Comment s’est créé le Bureau national de lutte contre la corruption?
Selon les calculs les plus modestes des ONG «Centre de prévention de la corruption» et «Notre argent», plus de 100 milliards de hrynvias ont été volés au budget d’État chaque année. Les secteurs clés sont les achats d’État, la douane, le marché pétrolier et gazier. Les fonctionnaires, responsables de ces vols, se cachent sous une couverture politique au plus haut niveau.
Depuis plusieurs années, l’idée de la création d’un organisme pour lutter contre la corruption était un objectif dans les débats des activistes, des ONG et des journalistes d’investigation. En mars 2014, les activistes ont proposé au Parlement les premiers projets de loi anticorruption. Mais l’Administration présidentielle les a bloqués un certain temps afin de mieux les étudier.
Ce sujet réapparait en automne 2014. Ces projets de loi ont été sérieusement examinés par les juristes de Porochenko. «La logique des amendements apportés par les juristes de Porochenko consistait à essayer de limiter les pouvoirs du Bureau et affaiblir le contrôle de la société pour augmenter, parallèlement, l’influence du président sur le Bureau», estiment Yaroslav Yurtchyshyn, expert de Transparency International.
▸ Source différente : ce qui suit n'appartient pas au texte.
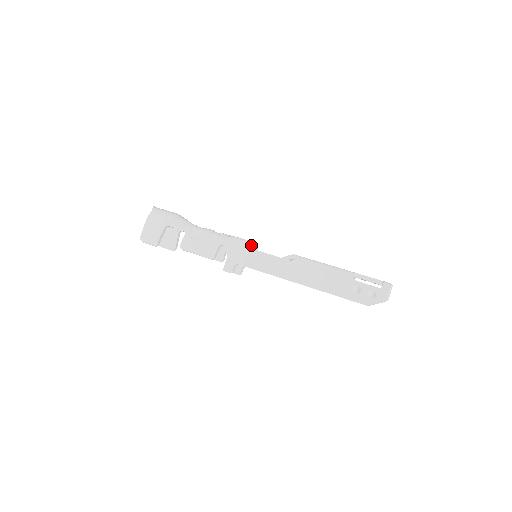
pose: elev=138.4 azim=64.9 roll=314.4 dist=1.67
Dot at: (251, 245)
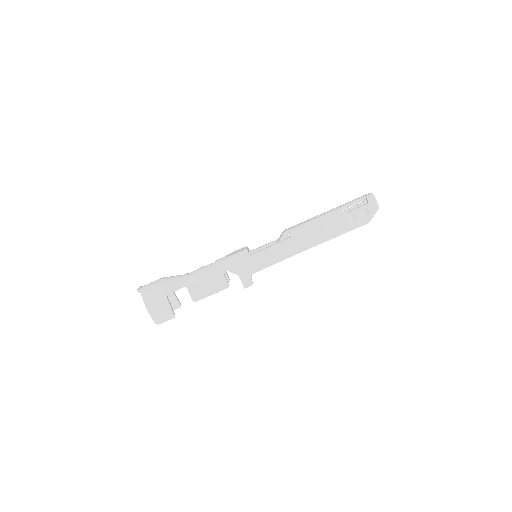
Dot at: (248, 252)
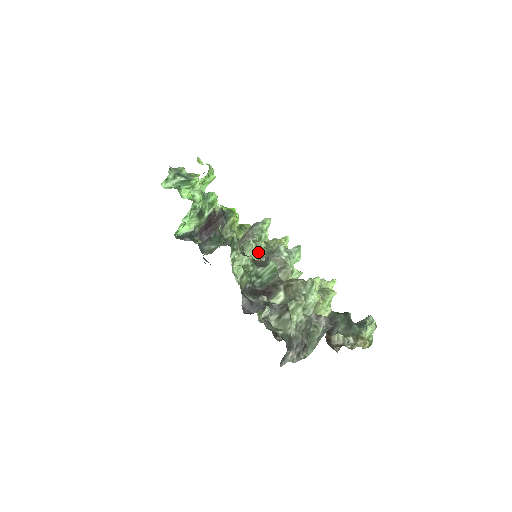
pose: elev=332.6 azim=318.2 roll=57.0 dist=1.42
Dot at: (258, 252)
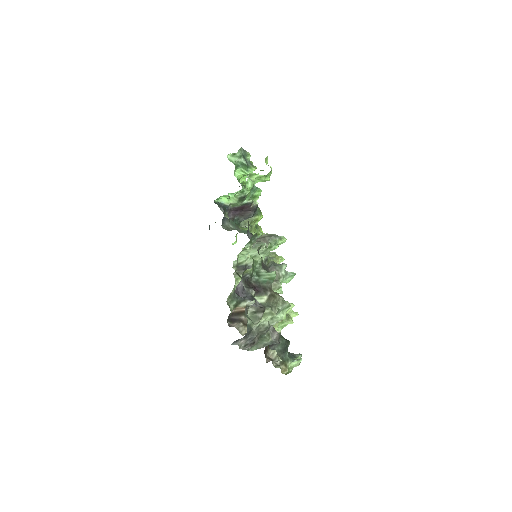
Dot at: (263, 256)
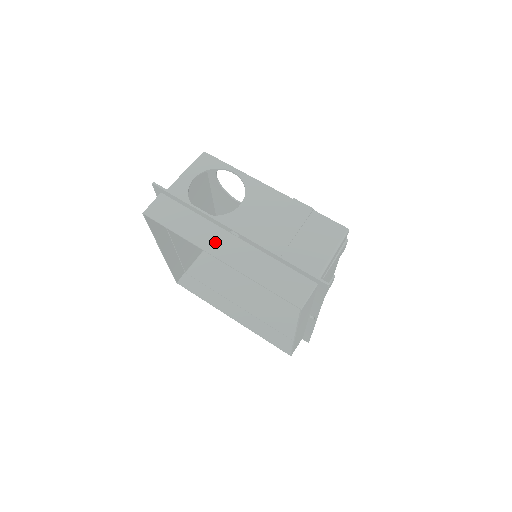
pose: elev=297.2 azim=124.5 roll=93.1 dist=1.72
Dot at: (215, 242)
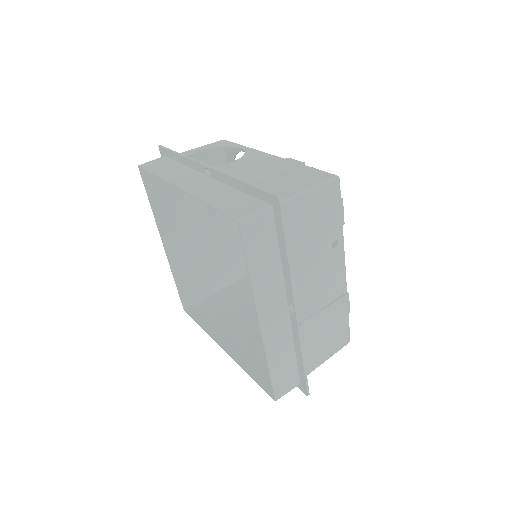
Dot at: (186, 179)
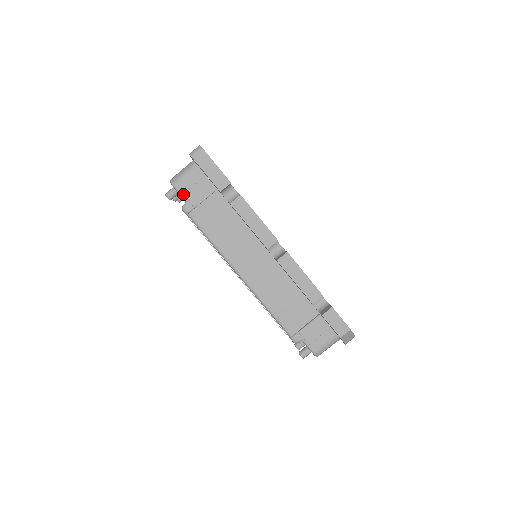
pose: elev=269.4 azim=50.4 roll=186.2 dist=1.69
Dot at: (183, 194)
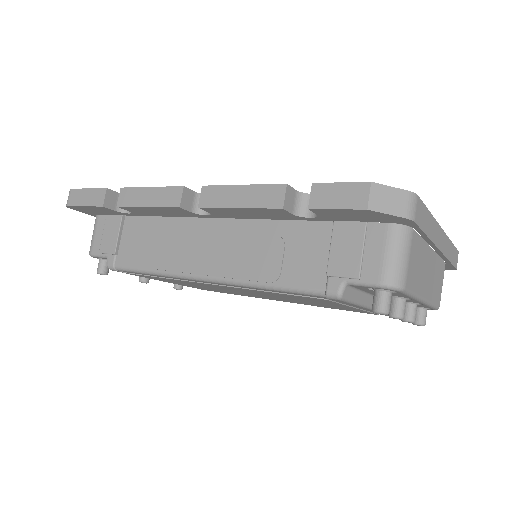
Dot at: (99, 253)
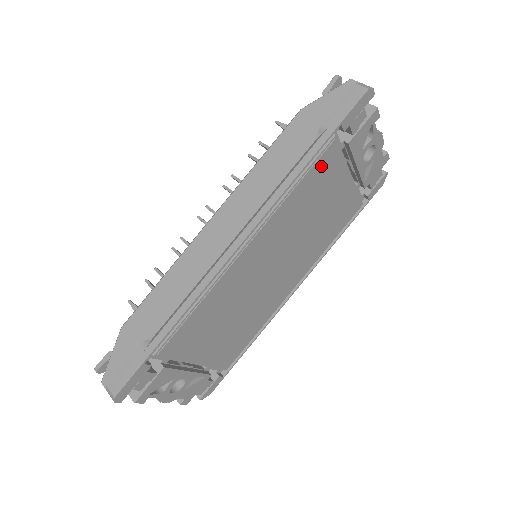
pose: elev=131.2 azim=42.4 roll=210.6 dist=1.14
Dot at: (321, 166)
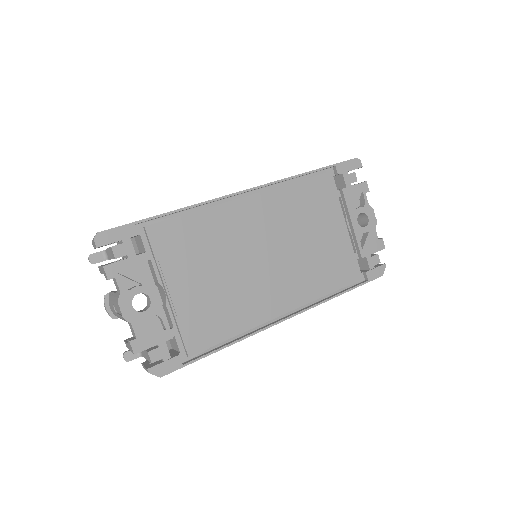
Dot at: (318, 186)
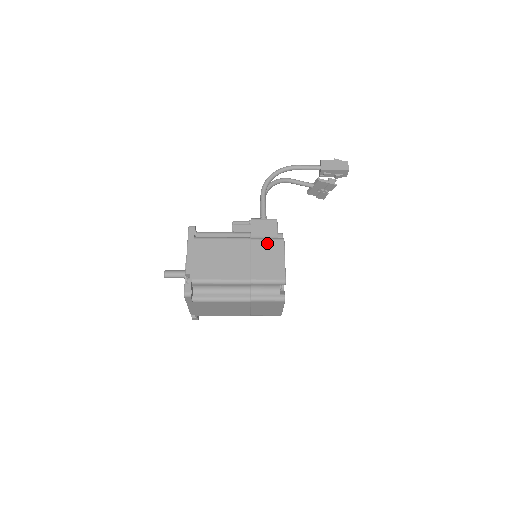
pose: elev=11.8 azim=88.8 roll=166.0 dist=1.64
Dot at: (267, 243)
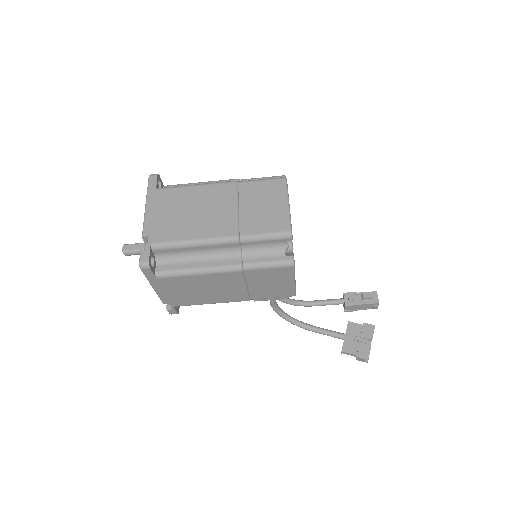
Dot at: occluded
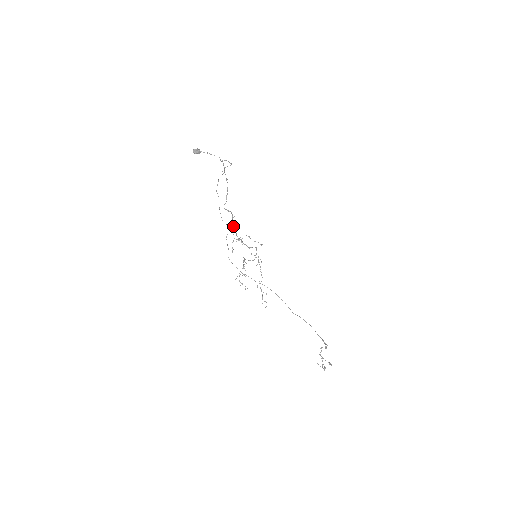
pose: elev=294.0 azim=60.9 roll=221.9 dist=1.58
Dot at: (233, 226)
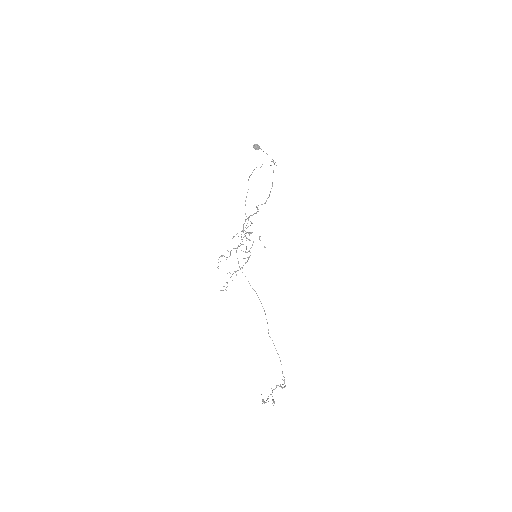
Dot at: (248, 218)
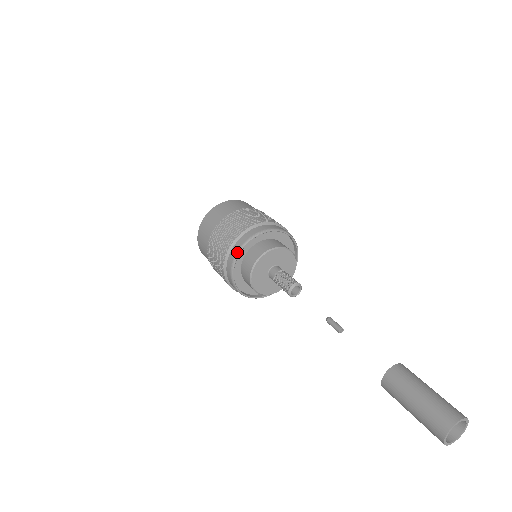
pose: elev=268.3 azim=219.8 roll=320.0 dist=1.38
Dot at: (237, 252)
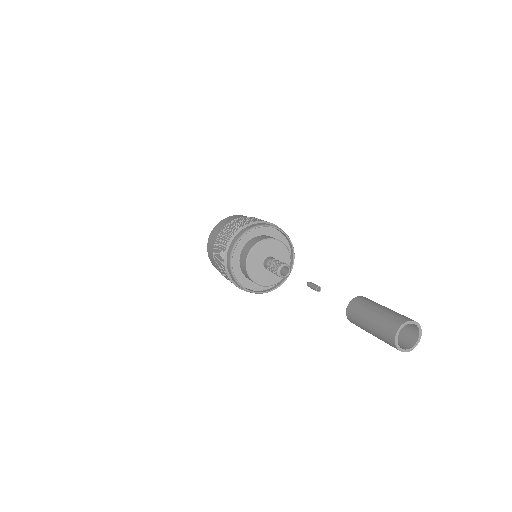
Dot at: (230, 256)
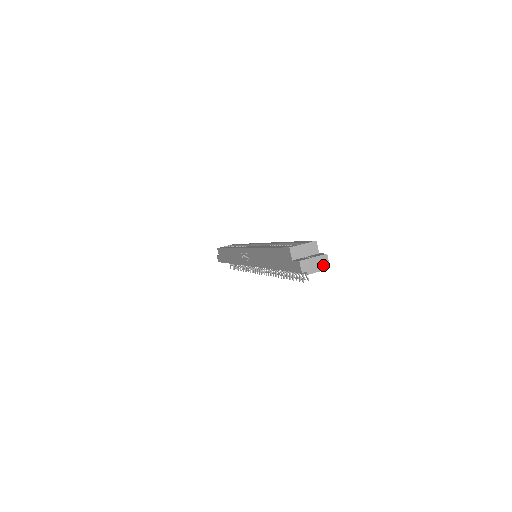
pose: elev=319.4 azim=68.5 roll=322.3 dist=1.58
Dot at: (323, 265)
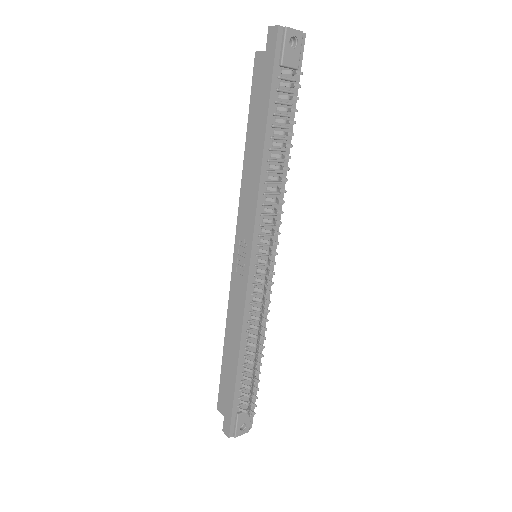
Dot at: (298, 32)
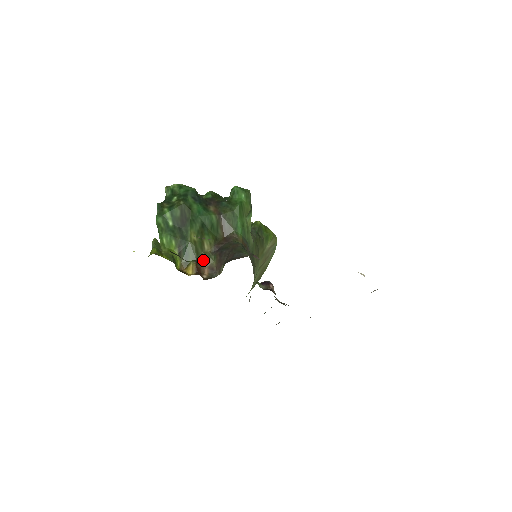
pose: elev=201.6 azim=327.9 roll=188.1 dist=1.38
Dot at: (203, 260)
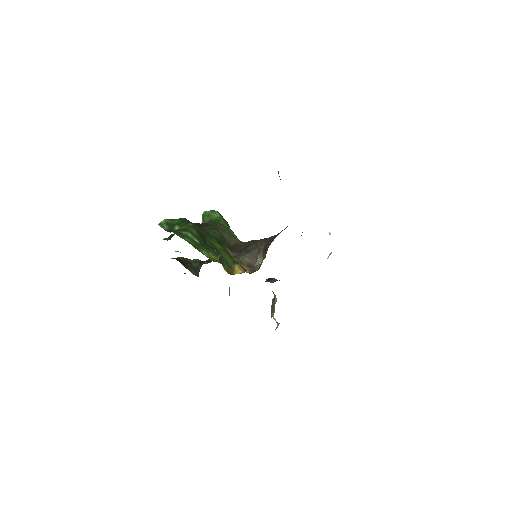
Dot at: (237, 263)
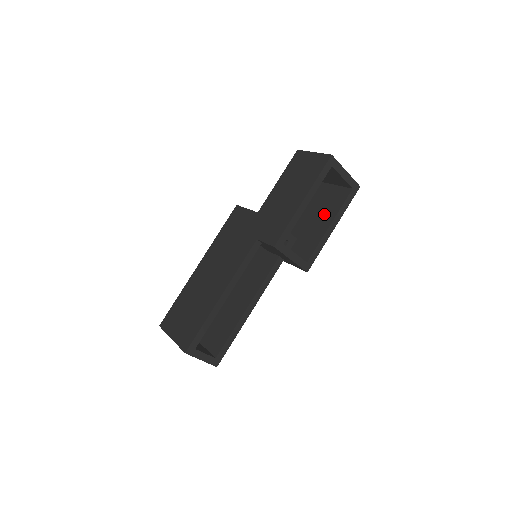
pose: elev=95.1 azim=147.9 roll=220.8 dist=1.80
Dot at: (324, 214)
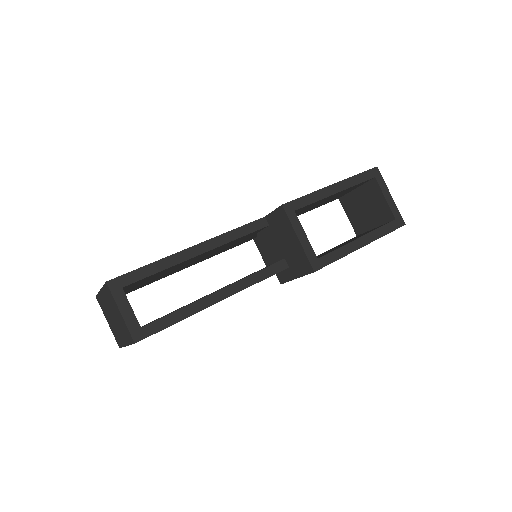
Dot at: (355, 238)
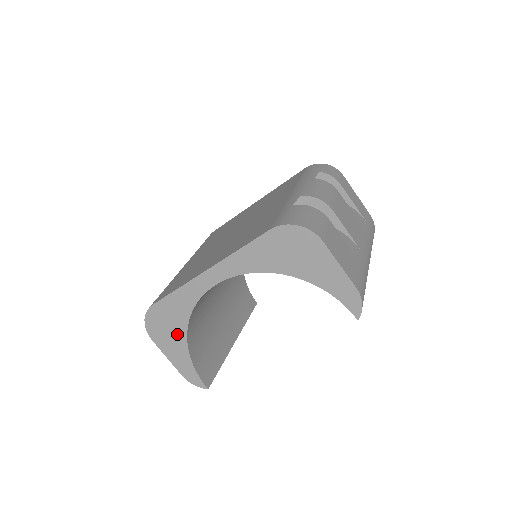
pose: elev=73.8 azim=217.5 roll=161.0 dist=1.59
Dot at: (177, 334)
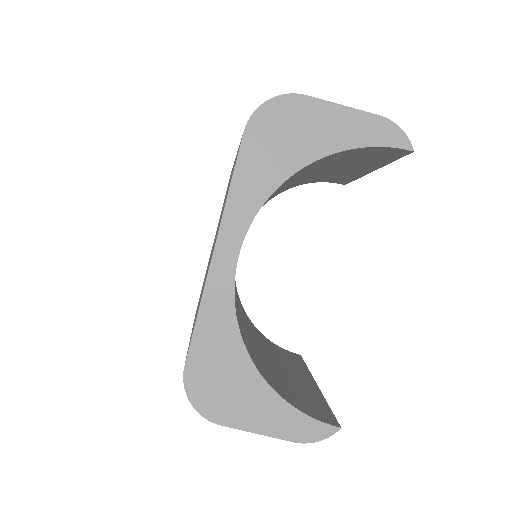
Dot at: (244, 380)
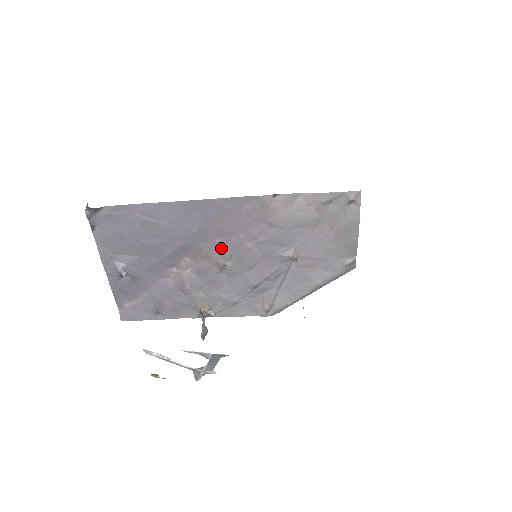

En effet, selon le projet de loi d’origine, le président ne fait que signer solennellement la candidature sélectionnée pour le poste de directeur du Bureau présentée par une commission indépendante, comme tous les autres candidats d’ailleurs.
Mais en février 2015, un amendement, selon lequel le président avait le droit de choisir le directeur du Bureau parmi 2-3 personnes sélectionnées par la commission, a été voté.
La lutte la plus acharnée a éclaté lors du choix des candidats au poste de directeur. L’administration présidentielle soutenait la candidature du géorgien David Sakvarelidze, en supposant qu’il serait plus proche du président. La société soutenait la candidature du député ukrainien, Viktor Tchumak, , qui a été rejetée par l’administration présidentielle.
Finalement, c’est Artem Sytnik, le troisième candidat, qui a été sélectionné pour le poste de directeur. Il semble être une figure de compromis et se trouve à égale distance de toute influence politique.
Le travail du Bureau dépend beaucoup de la position impartiale du procureur anti-corruption. C’est lui qui donne l’autorisation d’introduire des sanctions contre des suspects, de saisir des documents, de commencer des enquêtes. Et c’est lui que les corrompus doivent essayer d’influencer pour bloquer l’une ou l’autre de ces enquêtes.
Les chasseurs de corrompus et les risques pour le Bureau
«Nous avons beaucoup d’outils pour enquêter sur des schémas de corruption. Nos journalistes ont déjà fait beaucoup dans ce domaine. En outre, nous avons suivi de manière intensive des formations britanniques», déclare Iraklyї, analyste du Bureau.
Après le Maydan, Iraklyї est parti travailler dans l’équipe de réformateurs du ministère de l’Économie où il a analysé la situation dans les entreprises d’État et il a réussi un concours pour travailler dans le Bureau d’un Procureur. Et quand le Bureau de lutte contre la corruption a été ouvert, il a toute de suite déposé sa candidature au poste d’analyste.
«Si on arrive à fermer au moins quelques secteurs de corruption importants, nous n’aurons plus besoin de l’argent du FMI», rêve-t-il. Iraklyї est l’un des 22 analystes du Bureau qui a été sélectionné après un concours. Il a signé son contrat avec le Bureau début décembre 2015. Pour le moment, il n’y a que 80 personnes qui ont été embauchées au Bureau, en attendant un total de 283.
Notre interlocuteur avoue qu’au Bureau, il gagne 30 000 hryvnias (environ 1 000 euros), moins qu’il ne gagnait dans le cabinet d’audit international. «Je n’ai jamais eu l’intention de travailler dans une entreprise d’État. Mais je ne vois rien de plus important que la lutte contre la corruption. Sans l’avoir vaincue, il sera impossible de construire».
L’analyste est persuadé que le Bureau contient tous les outils nécessaires pour mener des enquêtes : plus de 100 registres d’État (registres des personnes juridiques et physiques, registre des procurations, base de données du ministère de l’Intérieur, de la police routière, du Trésor public) sont désormais ouverts. La loi permet aux enquêteurs d’initier une détention s’ils estiment que le suspect peut quitter l’Ukraine.
Cependant, Alexyї Gryzenko, membre du Conseil public auprès du Bureau et chef de l’Automaydan est plutôt pessimiste. «Le risque de pression politique sur le Bureau est très élevé. Même si le président ne prend pas de décision concernant le travail du Bureau, il essaie d’user de son influence pour l’empêcher de fonctionner correctement».
«Le processus de la discréditation du Bureau est déjà en cours. Et le président y joue un rôle important, en envoyant à la société des signaux indiquant que le Bureau est sous son contrôle. La seule chance pour le Bureau de résister à cette influence est de s’appuyer sur la société civile», s’exclame Vitalyї Shabounine, dirigeant du Centre de prévention de la corruption.
«Le test de Kononenko» n’est pas seulement une épreuve de résistance pour le Bureau National de lutte contre la corruption en Ukraine, mais aussi une épreuve qui doit démontrer la véritable intention du président concernant la lutte contre la corruption, et non seulement ses déclarations prétentieuses.
«Est-il prêt à mettre en prison son camarаde, son ami?», telle est la question à laquelle Porochenko devrait répondre très rapidement.